> _WORK TO BE COMPLETED_: Carry on the contributor biographies past the last entry shown.

> _SOURCE PASSAGE_:
___

EDWARD W. MAINE is a full-time lecturer in the Department of Liberal Studies at California State University, Fullerton. He received his Ph.D. in Philosophy from Claremont Graduate University in 1987. His publications have appeared in The Journal of Value Inquiry, and Philosophical Investigations. He is author (with David Adams) of Business Ethics for the Twenty-first Century (McGraw Hill, 1998).
MARK MALISA teaches at The College of Saint Rose in Albany, New York. He is the author of (Anti) Narcissisms and (anti) capitalisms: Education and human nature in the works of Mahatma Gandhi, Malcolm X, Nelson Mandela, and Jurgen Habermas (2010) and Out of these ashes: the quest for utopia in critical theory and critical pedagogy (2009). He is currently working on a project related to conscientious objection.
DARRIN M. McMAHON is the Ben Weider Professor of History at Florida State University. Educated at the University of California, Berkeley and Yale, McMahon is the author Happiness: A History (2006), which has been translated into thirteen languages, and was awarded Best Books of the Year honors for 2006 by the New York Times, The Washington Post, the Library Journal, and Slate Magazine. His books include Enemies of the Enlightenment: The French Counter-Enlightenment and the Making of Modernity (2001). Currently he is completing a history of the idea of genius in Western thought (forthcoming 2013), and co-editing with Samuel Moyn, Rethinking European Intellectual History: New Perspectives and Appraisals (forthcoming, 2013). Professor McMahon writes frequently in the Wall Street Journal, the Boston Globe, and the New York Times.
JANE GRAY MORRISON is an ecologist whose work has taken her to over 30 countries. She has co-authored numerous books, including with Michael Tobias Sanctuary: Global Oases of Innocence and Donkey: The Mystique of Equus Asinus. Ms. Morrison has produced numerous films for such networks as Discovery, PBS (where she also Co-Directed "A Day in the Life of Ireland" for Irish Television and WNET/New York) and Turner Broadcasting for which she served as Senior Producer for "Voice of the Planet," a 10-hour dramatic series based upon the history of life on Earth. Ms. Morrison produced the feature documentary trilogy, "Mad Cowboy," "No Vacancy" and "Hotspots." She is also a co-executive producer of the film Yasuni: A Meditation on Life, which premiered at the Rio+20 Summit in June 2012. She is a Goodwill Ambassadors for the Yasuni­-ITT Initiative to save Ecuador's heart of the Amazon.

___

> _EXTRACTED DATA_:
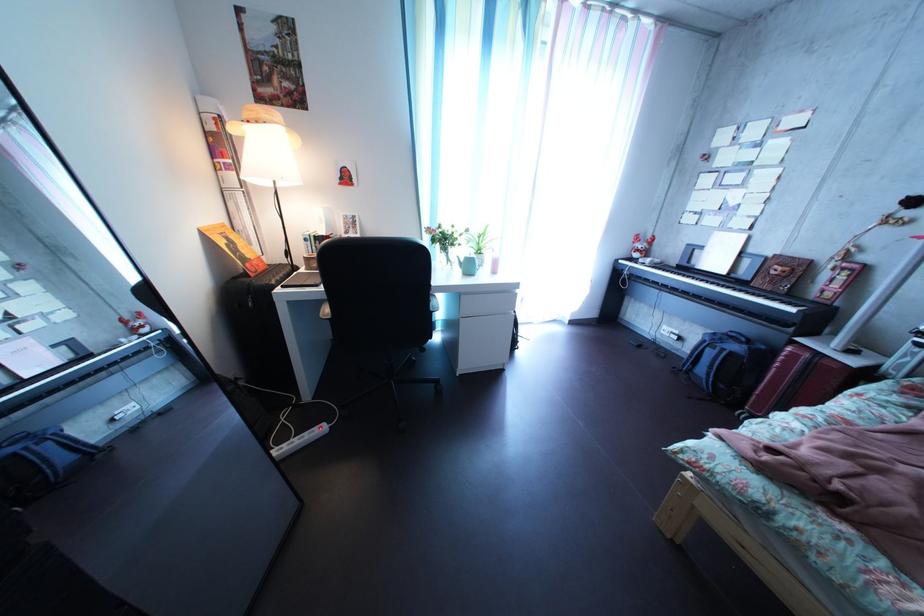
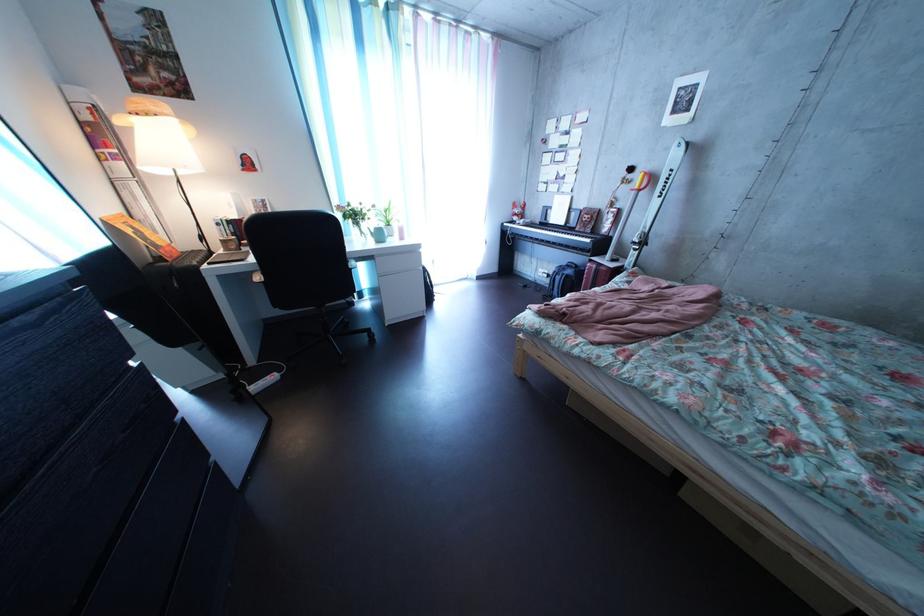
Question: The camera is either moving clockwise (left) or counter-clockwise (right) around the object. The first image is from the beginning of the video and the second image is from the end. Is the camera moving left or right when shooting the video?

Choices:
 (A) Left
 (B) Right

Answer: (A)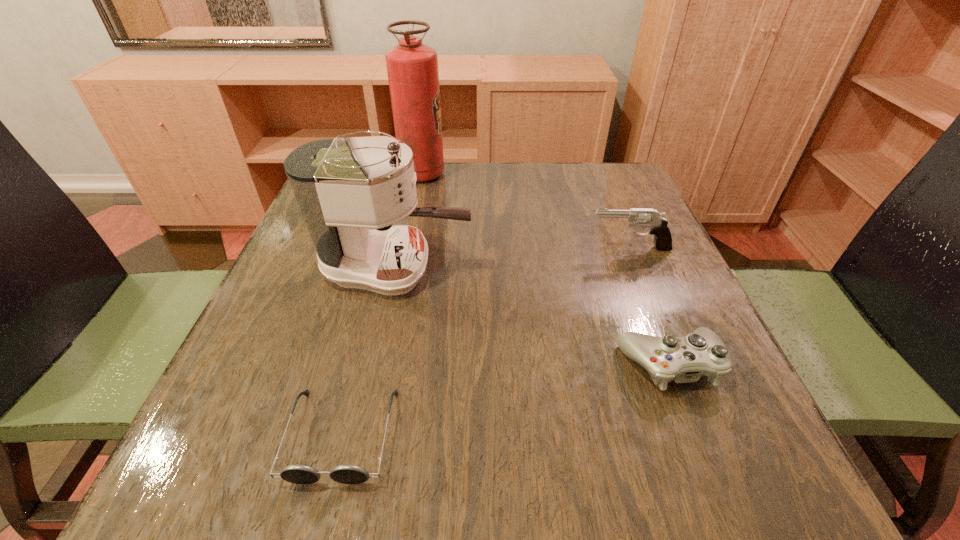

___

> _YOUR RESPONSE_:
CATHERINE O'BRIEN is Associate Professor of Education at the Cape Breton University, Nova Scotia (Canada) where she developed the first university course in the world on sustainable happiness based on the groundbreaking concept of sustainable happiness she created! Her research explores how sustainability and happiness studies can contribute to a more sustainable future. She co-developed a course on leadership, happiness, sustainability and health for UC Berkeley's School of Public Health Management. She is currently involved in a pan-Canadian project that involves the development of education resources linking sustainable happiness with health education. Working with US and Canadian colleagues she co-developed an online course on sustainable happiness for the general public. For her Publications visit www.sustainablehappiness.ca
RODERIC OWEN is Professor of Philosophy and Director of the Peacemaking and Conflict Resolution Program at Mary Baldwin College, Staunton, Virginia. Dr. Owen is a contributing scholar in the fields of Ethics, Mediation, and Peace and Justice Studies and has recently completed a research leave based in Madurai, Tamil Nadu, India studying Gandhian ethics.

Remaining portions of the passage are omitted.